The attorney for Huckabee has presented affirmative fair use defenses addressing all four factors, including a less-frequently-cited exception for use of music at a religious assembly. In fact, the defense states that the candidate was only in attendance as an evangelical Christian in support of a rally called the “We Stand With God Pro Family Rally”, organized by a religious group and not the Huckabee campaign. What seems odd to me, though—and speaking as a layman of course—is that the foundation of Huckabee’s defense would appear to be that the Grayson event simply was not his show—that their operatives did not publicly perform “Eye of the Tiger” as part of the Huckabee for President campaign. And the reason I say this is odd is that if this fact can be proven—or cannot be disproven—then the fair use defenses presented would be moot.  If Huckabee for President, Inc. did not publicly perform the song, then it cannot have infringed, which begs the question of offering any fair use defenses at all. If a use by a defendant does not exist, then there is no question of fairness to be judged.

So, the defense of religious assembly is irrelevant if it was not Huckabee’s assembly; and if it was in any way his assembly, he will have to prove that it was a purely religious gathering having nothing to do with the campaign. How he might hope to make that distinction, particularly when Mike Huckabee barely recognizes a separation between church and state, would appear to require a rather fine legal scalpel.

In particular, as mentioned, the candidate introduced Kim Davis to the stage and then somebody pushed Play on “Eye of the Tiger”; so even if this coordinated bit of theater came together impromptu, it looks an awful lot like the event became a Huckabee for President moment, regardless of whether it began as a religious assembly. One way or another—whether professionally planned or divinely arranged—candidate Huckabee certainly ended up with a neatly choreographed moment—shared via amateur video online—in which Davis joins him at the podium to the beat and triumphant lyrics of Sullivan’s famous comeback song. The fact that this particular visual is just one of many reasons Mike Huckabee will never be president has of course no bearing on the infringement case.

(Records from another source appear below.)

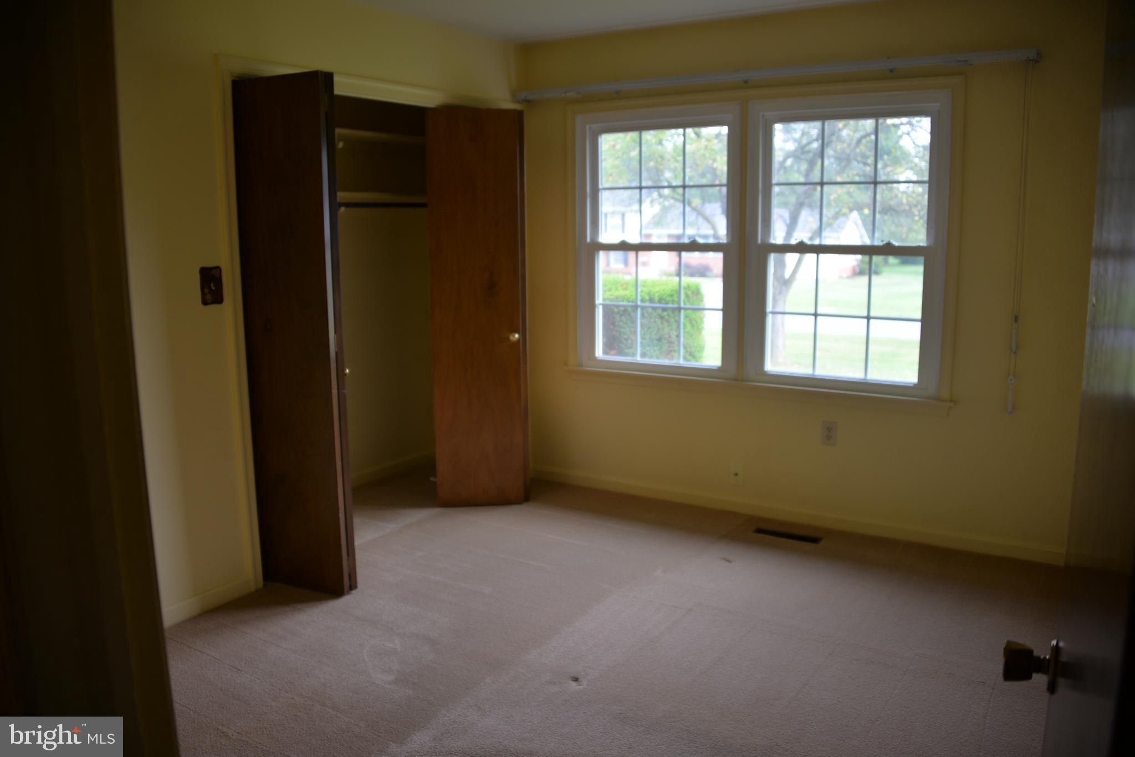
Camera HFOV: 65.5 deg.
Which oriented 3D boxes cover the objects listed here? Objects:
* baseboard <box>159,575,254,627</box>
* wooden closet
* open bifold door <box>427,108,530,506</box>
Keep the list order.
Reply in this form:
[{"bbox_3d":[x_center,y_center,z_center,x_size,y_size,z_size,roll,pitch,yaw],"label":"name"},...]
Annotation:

As our politics have become more divisive, and side-show happenings can gain wider exposure than in pre-Internet years, politicians’ use of popular music is likely to produce more frequent points of contention for both artists and their fans. And, as I say, while the particulars of these cases often sow confusion about copyright and its limitations, the emotional response is anything but irrelevant. That bile-in-the-throat feeling one might get if Donald Trump played Bowie’s “Heroes” at a campaign rally is neither petty nor dismissible. Because music is more powerful than either the smartest or the dumbest thing any political figure has ever said. It is simultaneously more primal and more enlightened. It’s why Brian May’s rhythm can induce Pavlovian harmony among millions of sports fans, who in another context might have righteously trampled Freddie Mercury’s civil rights. Maybe music for politicians should come with a label:  WARNING. CONTENTS MAY ROCK YOU. USE WITH CAUTION.